**THE INPUT:**

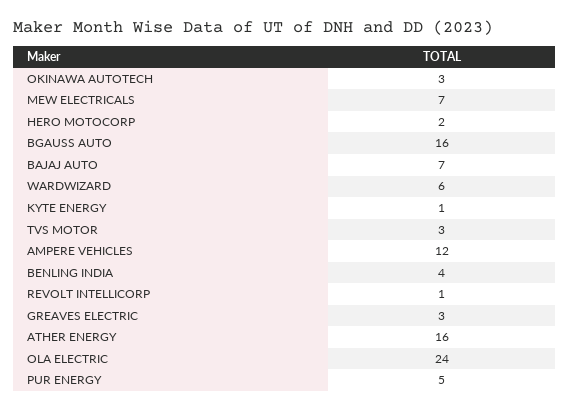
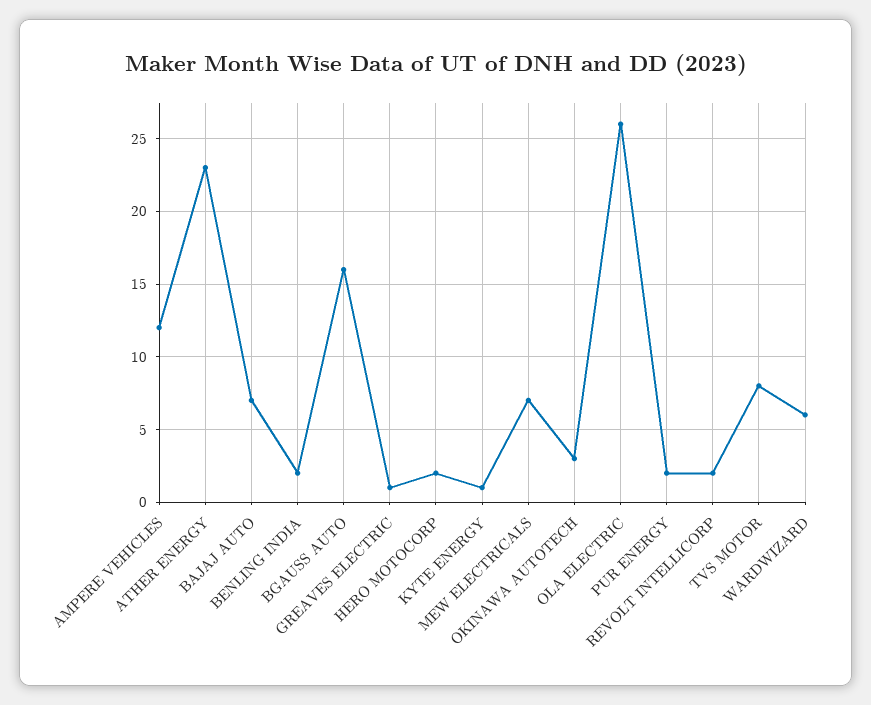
TVS MOTOR: 3 -> 8
BENLING INDIA: 4 -> 2
REVOLT INTELLICORP: 1 -> 2
GREAVES ELECTRIC: 3 -> 1
ATHER ENERGY: 16 -> 23
OLA ELECTRIC: 24 -> 26
PUR ENERGY: 5 -> 2

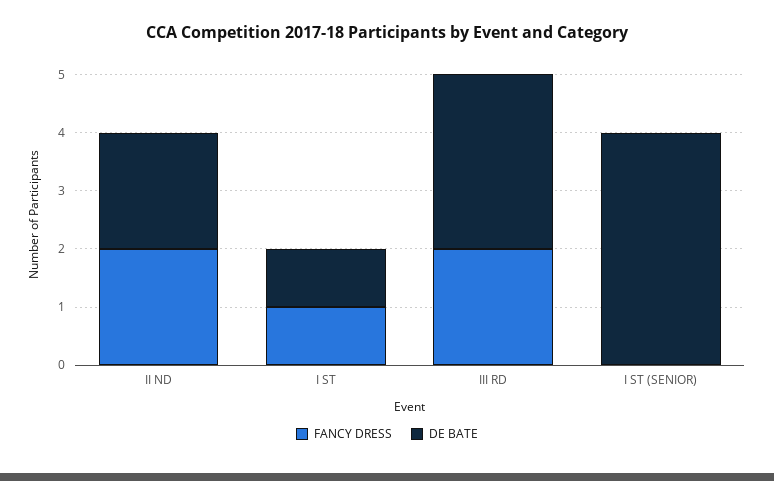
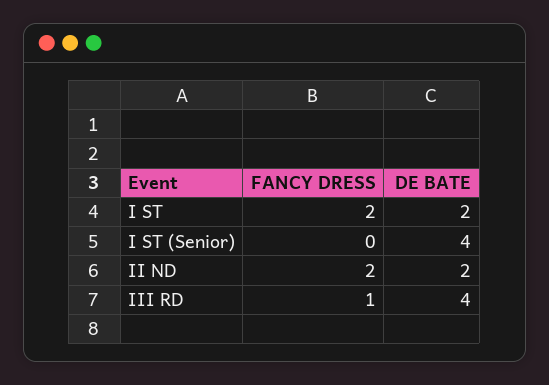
FANCY DRESS, I ST: 1 -> 2
DE BATE, I ST: 1 -> 2
FANCY DRESS, III RD: 2 -> 1
DE BATE, III RD: 3 -> 4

**PROBLEM:**
Out of the records, collect only those lines that contain the string "DRESS".

**WRITTEN ANSWER:**
FANCY DRESS, I ST: 1 -> 2
FANCY DRESS, III RD: 2 -> 1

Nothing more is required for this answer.